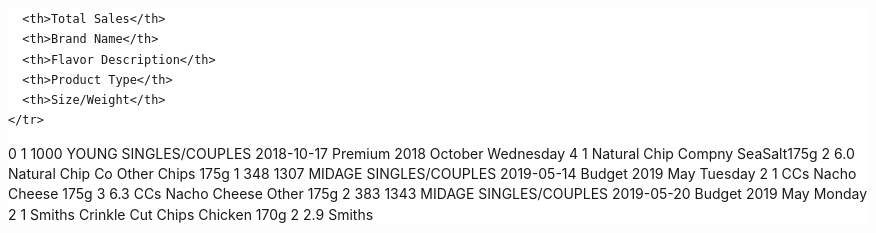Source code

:       <th>Total Sales</th>
      <th>Brand Name</th>
      <th>Flavor Description</th>
      <th>Product Type</th>
      <th>Size/Weight</th>
    </tr>
  </thead>
  <tbody>
    <tr>
      <th>0</th>
      <td>1</td>
      <td>1000</td>
      <td>YOUNG SINGLES/COUPLES</td>
      <td>2018-10-17</td>
      <td>Premium</td>
      <td>2018</td>
      <td>October</td>
      <td>Wednesday</td>
      <td>4</td>
      <td>1</td>
      <td>Natural Chip        Compny SeaSalt175g</td>
      <td>2</td>
      <td>6.0</td>
      <td>Natural Chip Co</td>
      <td>Other</td>
      <td>Chips</td>
      <td>175g</td>
    </tr>
    <tr>
      <th>1</th>
      <td>348</td>
      <td>1307</td>
      <td>MIDAGE SINGLES/COUPLES</td>
      <td>2019-05-14</td>
      <td>Budget</td>
      <td>2019</td>
      <td>May</td>
      <td>Tuesday</td>
      <td>2</td>
      <td>1</td>
      <td>CCs Nacho Cheese    175g</td>
      <td>3</td>
      <td>6.3</td>
      <td>CCs</td>
      <td>Nacho Cheese</td>
      <td>Other</td>
      <td>175g</td>
    </tr>
    <tr>
      <th>2</th>
      <td>383</td>
      <td>1343</td>
      <td>MIDAGE SINGLES/COUPLES</td>
      <td>2019-05-20</td>
      <td>Budget</td>
      <td>2019</td>
      <td>May</td>
      <td>Monday</td>
      <td>2</td>
      <td>1</td>
      <td>Smiths Crinkle Cut  Chips Chicken 170g</td>
      <td>2</td>
      <td>2.9</td>
      <td>Smiths</td>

• [Exercise instructions]: Produce an exact copy of each line of data, skipping embedded images.

• [Solution to this task]:
Source code

:       <th>Total Sales</th>
      <th>Brand Name</th>
      <th>Flavor Description</th>
      <th>Product Type</th>
      <th>Size/Weight</th>
    </tr>
  </thead>
  <tbody>
    <tr>
      <th>0</th>
      <td>1</td>
      <td>1000</td>
      <td>YOUNG SINGLES/COUPLES</td>
      <td>2018-10-17</td>
      <td>Premium</td>
      <td>2018</td>
      <td>October</td>
      <td>Wednesday</td>
      <td>4</td>
      <td>1</td>
      <td>Natural Chip        Compny SeaSalt175g</td>
      <td>2</td>
      <td>6.0</td>
      <td>Natural Chip Co</td>
      <td>Other</td>
      <td>Chips</td>
      <td>175g</td>
    </tr>
    <tr>
      <th>1</th>
      <td>348</td>
      <td>1307</td>
      <td>MIDAGE SINGLES/COUPLES</td>
      <td>2019-05-14</td>
      <td>Budget</td>
      <td>2019</td>
      <td>May</td>
      <td>Tuesday</td>
      <td>2</td>
      <td>1</td>
      <td>CCs Nacho Cheese    175g</td>
      <td>3</td>
      <td>6.3</td>
      <td>CCs</td>
      <td>Nacho Cheese</td>
      <td>Other</td>
      <td>175g</td>
    </tr>
    <tr>
      <th>2</th>
      <td>383</td>
      <td>1343</td>
      <td>MIDAGE SINGLES/COUPLES</td>
      <td>2019-05-20</td>
      <td>Budget</td>
      <td>2019</td>
      <td>May</td>
      <td>Monday</td>
      <td>2</td>
      <td>1</td>
      <td>Smiths Crinkle Cut  Chips Chicken 170g</td>
      <td>2</td>
      <td>2.9</td>
      <td>Smiths</td>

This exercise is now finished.